After We Collided has matched or exceeded the theatrical performance of the first film in multiple territories, including Germany ($9.2 million), Russia ($4.2 million), and Spain ($3.8 million). In the U.K., where Voltage “couldn’t give the first film away for theatrical,” according to the Deckter, After We Collided pulled in more than $5 million from cinemas thanks to an opportunistic post-COVID release with U.K. distributor Shear Entertainment.
“Timing was a big factor.

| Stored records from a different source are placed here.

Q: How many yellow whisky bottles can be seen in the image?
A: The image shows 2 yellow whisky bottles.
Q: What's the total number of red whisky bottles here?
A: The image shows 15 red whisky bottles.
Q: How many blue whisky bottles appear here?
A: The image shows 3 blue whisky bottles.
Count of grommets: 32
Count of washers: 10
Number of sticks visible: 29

This was just the right film in the right place and with the right audience, a younger audience that wanted to go out to the cinemas,” says Deckter. “And the producers delivered a great movie.”

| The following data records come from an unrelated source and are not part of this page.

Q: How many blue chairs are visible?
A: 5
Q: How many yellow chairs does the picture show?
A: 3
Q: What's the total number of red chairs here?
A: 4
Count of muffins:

Voltage is pre-selling the final two films in the After series, both of which are currently shooting in Bulgaria.
Being able to guarantee a film will be shot, and delivered, is proving a key factor in closing sales at AFM this year. Lionsgate recently pulled out of The Plane, a Gerard Butler action film which it had pre-bought from MadRiver International and CAA Media Finance for North and Latin America, as well as the U.K. and India, reportedly because the producers were unable to secure insurance to cover a potential COVID-19 outbreak.
MadRiver and CAA are expected to close a deal with another distributor soon —a $50 million Gerard Butler action film is a safe bet in the current market —but any new buyer will have to self-insure against possible pandemic problems.
This isn’t a hypothetical issue. New Line temporarily stopped production on the Olivia Wilde-helmed film Don’t Worry Darling when a member of the production tested positive for COVID-19, and Sean McNamara’s political biopic Reagan, starring Dennis Quaid, only recently resumed shooting this month after a two-week coronavirus-induced shutdown.
All of which goes a way to explaining why AFM felt a bit flat this year. But both producers and distributors are optimistic that, as theaters reopen, the business will return
“Things might look a bit gloomy this month, with theaters closed [in Germany] but we think the cinemas will bounce back,” says Alexander Janssen, SVP Acquisitions at German mini-major Leonine. “And with the studios continuing to push back releases, the theaters need content.”
At an online AFM finance conference panel this week, Motion Picture Corporation of America CEO Brad Krevoy was bullish about a (near) future where a reliable vaccine makes production easier and theater-going safe again.
“It will be the roaring twenty-ones!” he said. “Content is going to come back strong, and it is going to be happy times, it is going to be fantastic for all of us….There’s going to be tremendous demand.”